WHAT TO DO ▸ From the listing below, return each line that includes "size".

Start of GIVEN RECORDS

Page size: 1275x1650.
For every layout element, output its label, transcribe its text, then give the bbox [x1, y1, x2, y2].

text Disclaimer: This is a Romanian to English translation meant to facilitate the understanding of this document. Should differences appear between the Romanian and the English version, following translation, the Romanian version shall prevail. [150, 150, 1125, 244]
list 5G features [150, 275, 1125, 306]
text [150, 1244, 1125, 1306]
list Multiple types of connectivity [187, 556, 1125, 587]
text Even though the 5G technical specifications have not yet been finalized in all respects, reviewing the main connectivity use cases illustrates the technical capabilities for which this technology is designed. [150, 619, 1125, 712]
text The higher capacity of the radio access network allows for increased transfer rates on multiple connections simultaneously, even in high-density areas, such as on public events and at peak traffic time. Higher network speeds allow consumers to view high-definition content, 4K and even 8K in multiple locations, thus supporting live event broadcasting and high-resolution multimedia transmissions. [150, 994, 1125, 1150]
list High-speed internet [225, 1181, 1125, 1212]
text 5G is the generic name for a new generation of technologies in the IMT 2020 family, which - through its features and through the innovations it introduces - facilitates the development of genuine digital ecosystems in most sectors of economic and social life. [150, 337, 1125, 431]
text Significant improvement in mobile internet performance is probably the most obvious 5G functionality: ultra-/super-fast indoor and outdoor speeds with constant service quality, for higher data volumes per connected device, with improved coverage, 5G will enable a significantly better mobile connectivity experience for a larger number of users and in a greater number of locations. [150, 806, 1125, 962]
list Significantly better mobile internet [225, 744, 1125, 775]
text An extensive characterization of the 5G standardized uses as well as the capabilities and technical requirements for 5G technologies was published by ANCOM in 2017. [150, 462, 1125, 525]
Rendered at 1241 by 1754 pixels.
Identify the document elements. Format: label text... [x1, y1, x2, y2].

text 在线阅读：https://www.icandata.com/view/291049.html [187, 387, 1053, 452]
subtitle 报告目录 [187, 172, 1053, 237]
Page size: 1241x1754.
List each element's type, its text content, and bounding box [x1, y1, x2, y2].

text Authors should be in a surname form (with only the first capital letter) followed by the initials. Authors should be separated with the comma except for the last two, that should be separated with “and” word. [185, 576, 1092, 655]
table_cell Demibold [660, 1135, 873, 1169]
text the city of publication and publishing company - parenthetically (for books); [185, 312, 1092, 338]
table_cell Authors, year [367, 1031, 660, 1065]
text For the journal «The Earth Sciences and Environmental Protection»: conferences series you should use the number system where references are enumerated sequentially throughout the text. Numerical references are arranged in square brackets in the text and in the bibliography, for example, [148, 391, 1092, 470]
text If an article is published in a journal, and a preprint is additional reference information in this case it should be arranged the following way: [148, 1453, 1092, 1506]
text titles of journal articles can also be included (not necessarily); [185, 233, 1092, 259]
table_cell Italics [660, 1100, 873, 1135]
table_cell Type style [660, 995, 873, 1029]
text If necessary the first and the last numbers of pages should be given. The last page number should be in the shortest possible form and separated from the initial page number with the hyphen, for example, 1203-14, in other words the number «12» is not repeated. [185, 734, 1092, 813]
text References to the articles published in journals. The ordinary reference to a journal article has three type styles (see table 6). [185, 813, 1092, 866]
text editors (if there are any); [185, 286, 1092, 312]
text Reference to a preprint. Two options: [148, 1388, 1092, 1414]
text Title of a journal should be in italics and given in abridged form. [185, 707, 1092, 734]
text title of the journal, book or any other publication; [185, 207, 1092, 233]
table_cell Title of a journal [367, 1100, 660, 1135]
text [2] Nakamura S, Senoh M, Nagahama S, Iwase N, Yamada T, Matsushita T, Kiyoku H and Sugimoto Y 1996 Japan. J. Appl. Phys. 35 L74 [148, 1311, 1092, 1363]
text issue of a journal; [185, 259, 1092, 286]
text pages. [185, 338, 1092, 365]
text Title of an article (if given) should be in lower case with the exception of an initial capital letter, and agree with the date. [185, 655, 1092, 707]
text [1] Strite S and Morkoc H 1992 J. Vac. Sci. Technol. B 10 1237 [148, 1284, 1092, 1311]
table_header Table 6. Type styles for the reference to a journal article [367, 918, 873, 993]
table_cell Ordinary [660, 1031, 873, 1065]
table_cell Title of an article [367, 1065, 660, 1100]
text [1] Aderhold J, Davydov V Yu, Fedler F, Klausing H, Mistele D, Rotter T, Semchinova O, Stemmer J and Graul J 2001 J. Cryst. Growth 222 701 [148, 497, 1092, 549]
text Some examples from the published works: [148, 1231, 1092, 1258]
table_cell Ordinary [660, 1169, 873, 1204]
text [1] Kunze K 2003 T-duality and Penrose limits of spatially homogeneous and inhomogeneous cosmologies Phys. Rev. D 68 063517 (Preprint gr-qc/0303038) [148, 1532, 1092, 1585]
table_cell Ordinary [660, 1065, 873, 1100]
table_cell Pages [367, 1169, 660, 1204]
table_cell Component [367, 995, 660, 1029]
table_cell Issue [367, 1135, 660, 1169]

End of GIVEN RECORDS

ANSWER SECTION ▸
Page size: 1275x1650.
Page size: 1241x1754.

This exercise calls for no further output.